Implementation Details

The model utilizes a transformer-based architecture optimized for chemical structure processing, with 46.8M parameters and F32 tensor type. It's implemented using PyTorch and supports feature extraction through the Hugging Face transformers library.

Trained on canonicalized SMILES strings with removed isomeric information
Supports molecules up to 202 tokens in length
Trained using 16 NVIDIA V100 GPUs
Implements masked language modeling for self-supervised learning

Core Capabilities

Feature extraction from SMILES strings
Molecular property prediction through fine-tuning
Molecular similarity measurements
Visualization of chemical structures
Performance benchmarking on MoleculeNet tasks showing state-of-the-art results

Frequently Asked Questions

Q: What makes this model unique?

MoLFormer-XL combines linear attention mechanisms with rotary embeddings, enabling efficient processing of chemical structures while achieving state-of-the-art performance on multiple molecular property prediction benchmarks.
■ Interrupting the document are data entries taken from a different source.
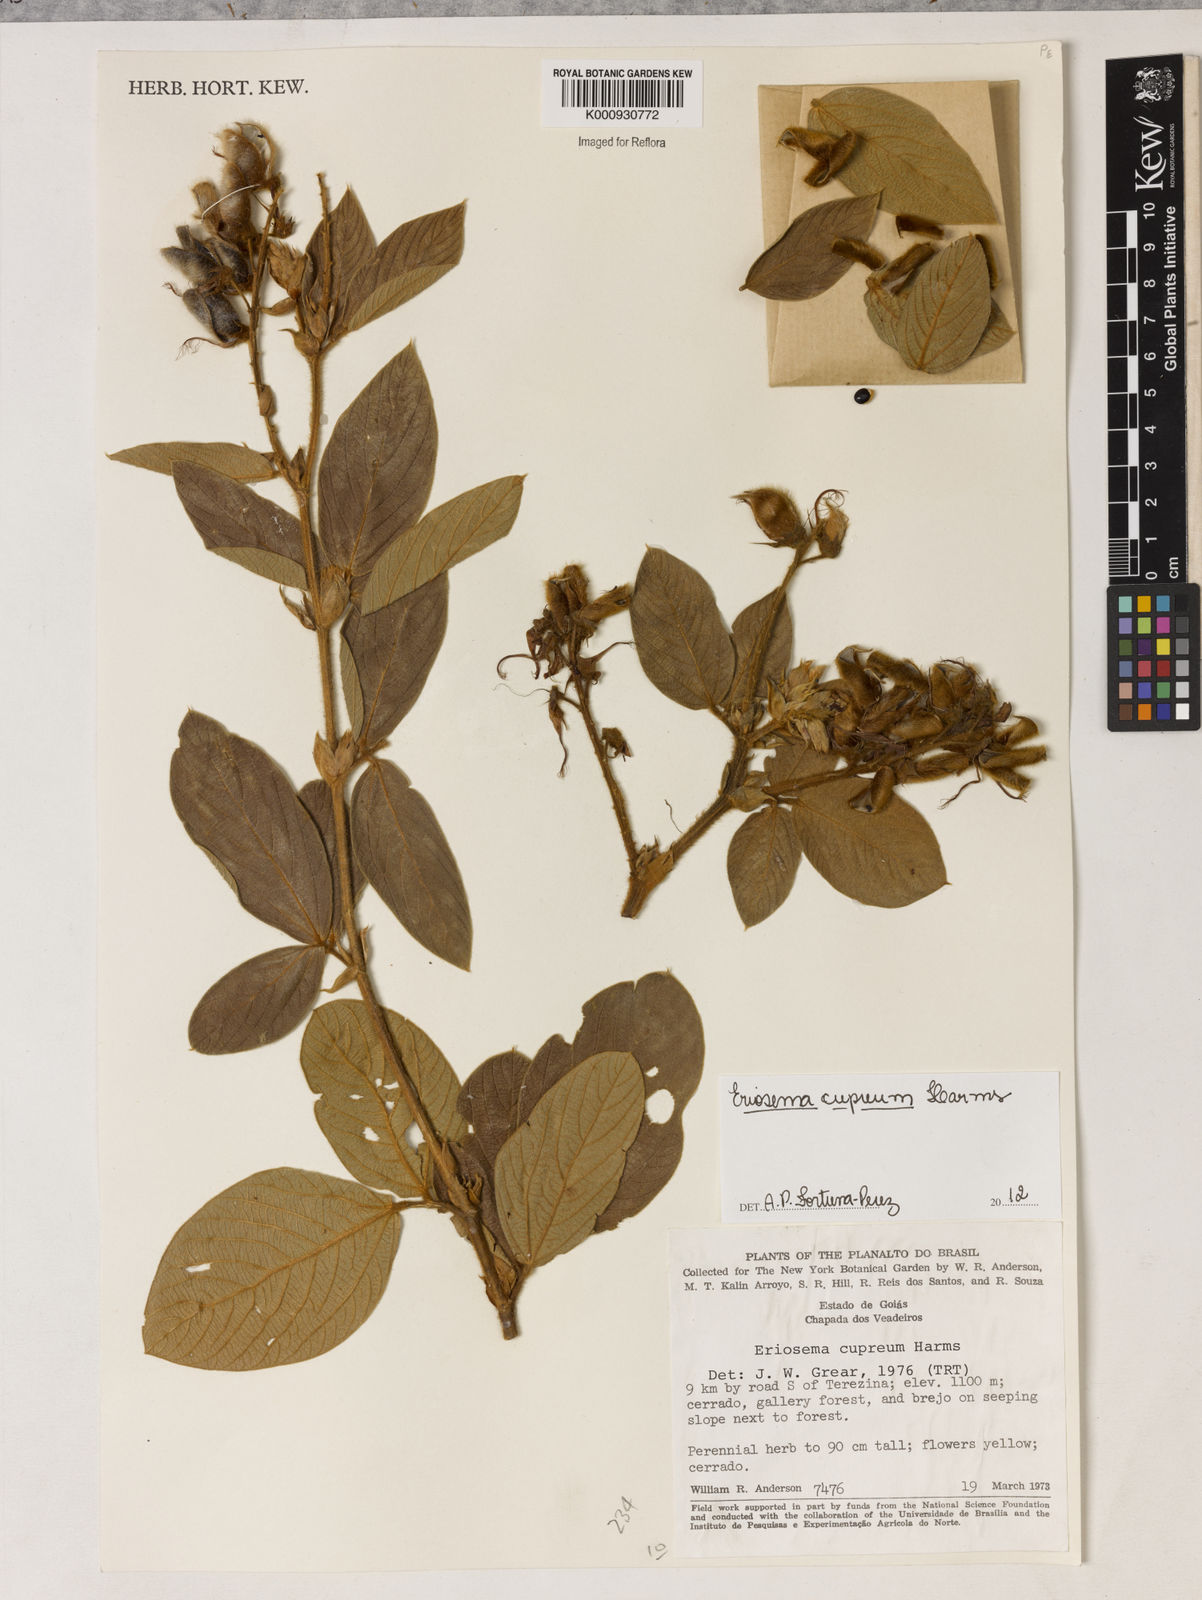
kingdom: Plantae
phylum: Tracheophyta
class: Magnoliopsida
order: Fabales
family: Fabaceae
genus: Eriosema
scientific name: Eriosema cupreum
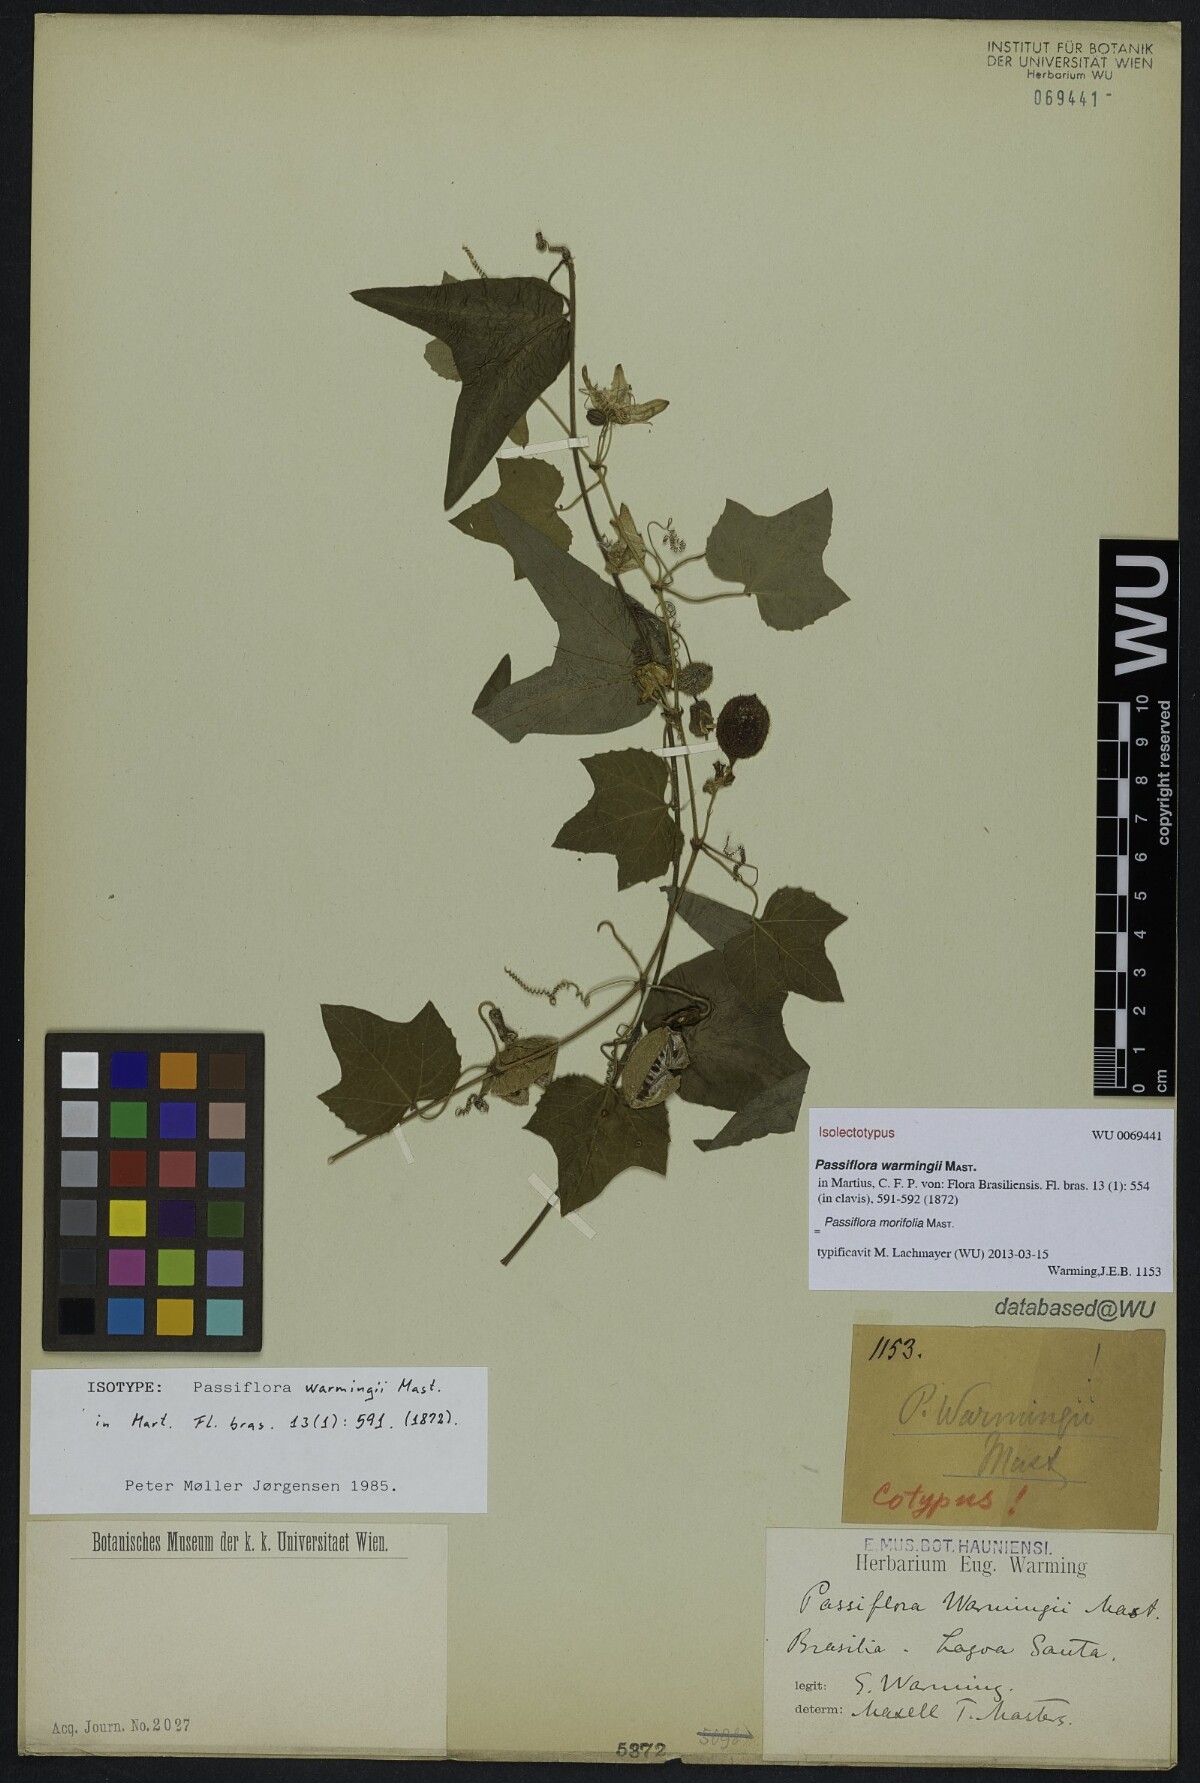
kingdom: Plantae
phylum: Tracheophyta
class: Magnoliopsida
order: Malpighiales
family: Passifloraceae
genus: Passiflora
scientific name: Passiflora morifolia
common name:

The model demonstrates exceptional capability in tasks like BBBP (91.5%), HIV (81.3%), and ClinTox (94.6%).

Q: What are the recommended use cases?

The model is primarily designed for feature extraction and fine-tuning for molecular property prediction tasks such as solubility, toxicity, and other chemical properties. It's particularly effective for similarity measurements and visualization tasks, though it's not intended for molecule generation or processing macromolecules larger than 200 atoms.